Jakup Krasniqi, history teacher and activist

Jakup Krasniqi, now 72, made headlines in spring 1999 when he appeared in public for the first time as the KLA’s spokesperson, in a dark room accompanied by two armed and uniformed fighters standing behind him.

A historian by profession, Krasniqi spent the early part of his career as a history teacher in in his village’s elementary school in Negrovc and then as a professor at a secondary school in Drenas/Glogovac.

An activist since his youth, he was arrested in 1981 for his political activities against communist Yugoslavia and served ten years in prison. After his release in 1991, he became part of Ibrahim Rugova’s Democratic League of Kosovo, LDK political party until the KLA took over his region of Drenica in 1998.

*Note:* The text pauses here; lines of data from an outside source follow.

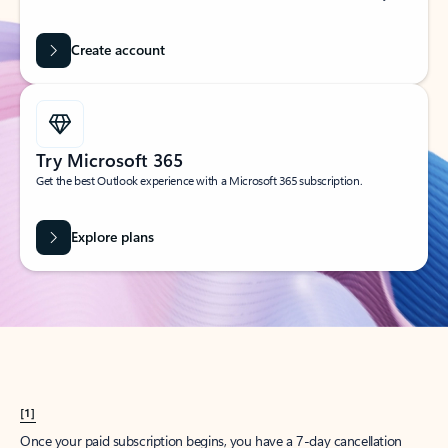
Create account
Try Microsoft 365
Get the best Outlook experience with a Microsoft 365 subscription.
Explore plans
[1]
Once your paid subscription begins, you have a 7-day cancellation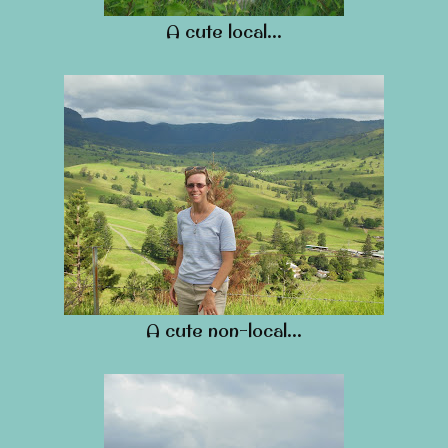
A cute local…
A cute non-local…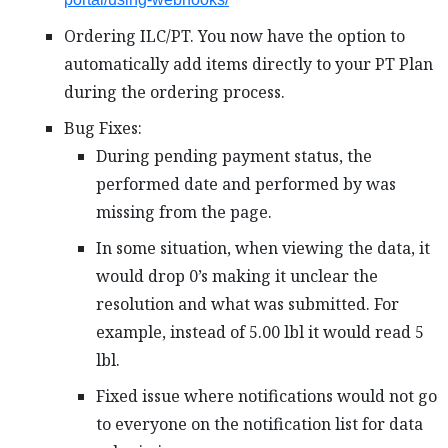
Ordering ILC/PT. You now have the option to
automatically add items directly to your PT Plan
during the ordering process.
Bug Fixes:
During pending payment status, the
performed date and performed by was
missing from the page.
In some situation, when viewing the data, it
would drop 0’s making it unclear the
resolution and what was submitted. For
example, instead of 5.00 lbl it would read 5
lbl.
Fixed issue where notifications would not go
to everyone on the notification list for data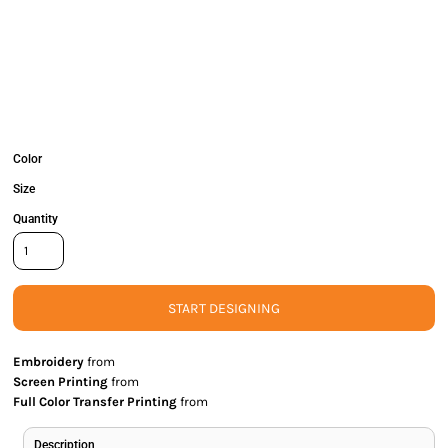
Color
Size
Quantity
START DESIGNING
Embroidery
from
Screen Printing
from
Full Color Transfer Printing
from
Description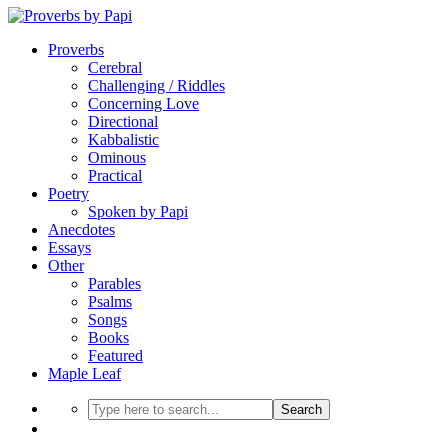
Proverbs
Cerebral
Challenging / Riddles
Concerning Love
Directional
Kabbalistic
Ominous
Practical
Poetry
Spoken by Papi
Anecdotes
Essays
Other
Parables
Psalms
Songs
Books
Featured
Maple Leaf
Search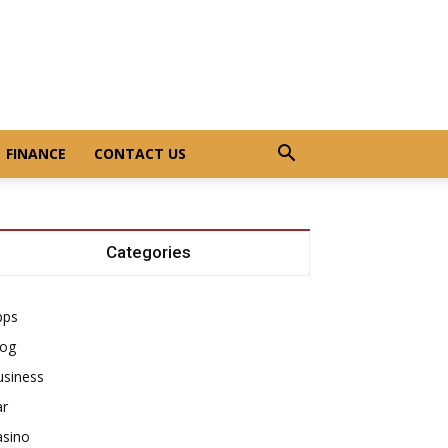
FINANCE
CONTACT US
Categories
pps
log
usiness
ar
asino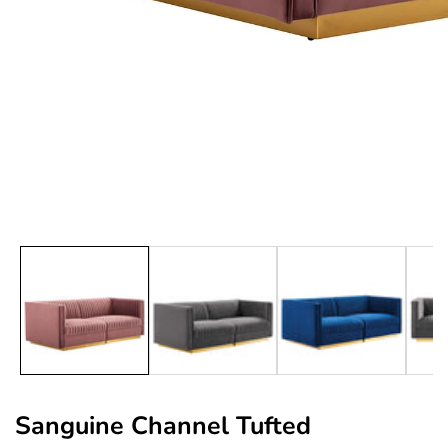
edia
allery
Sanguine Channel Tufted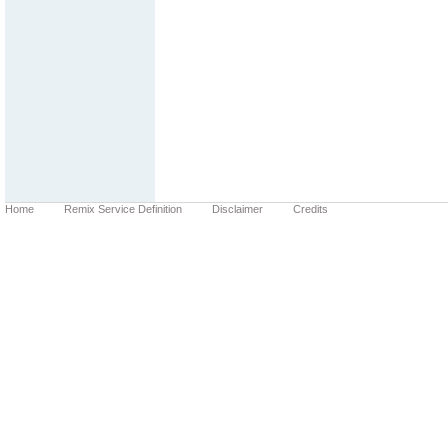
Home
Remix Service Definition
Disclaimer
Credits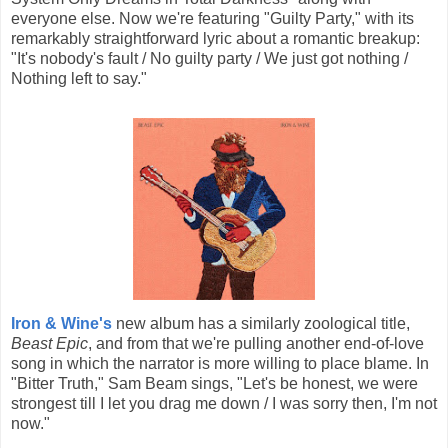
everyone else. Now we're featuring "Guilty Party," with its
remarkably straightforward lyric about a romantic breakup:
"It's nobody's fault / No guilty party / We just got nothing /
Nothing left to say."
Iron & Wine's
new album has a similarly zoological title,
Beast Epic
, and from that we're pulling another end-of-love
song in which the narrator is more willing to place blame. In
"Bitter Truth," Sam Beam sings, "Let's be honest, we were
strongest till I let you drag me down / I was sorry then, I'm not
now."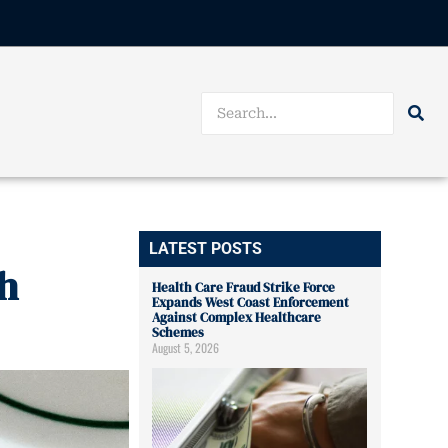
LATEST POSTS
th
Health Care Fraud Strike Force
Expands West Coast Enforcement
Against Complex Healthcare
Schemes
August 5, 2026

He was part of the Kosovo delegation at the Rambouillet talks, and after the war he joined Thaci’s PDK, serving for more than a decade as the party’s secretary-general.

In 2008, he was elected parliamentary speaker, a post he kept until 2014 when he parted ways with Thaci and formed his own party, Nisma (Initiative) together with his former KLA comrade-in-arms Fatmir Limaj. By the time Krasniqi was arrested, he was already retired.

“I am an intellectual, I am a person who fought Serbia through political means and never pointed a finger at the civilian population, be it Serb or any other ethnicity,” Krasniqi told the court emotionally on November 9, 2020, the day he appeared at the Specialist Chambers for the first time after being sent to The Hague.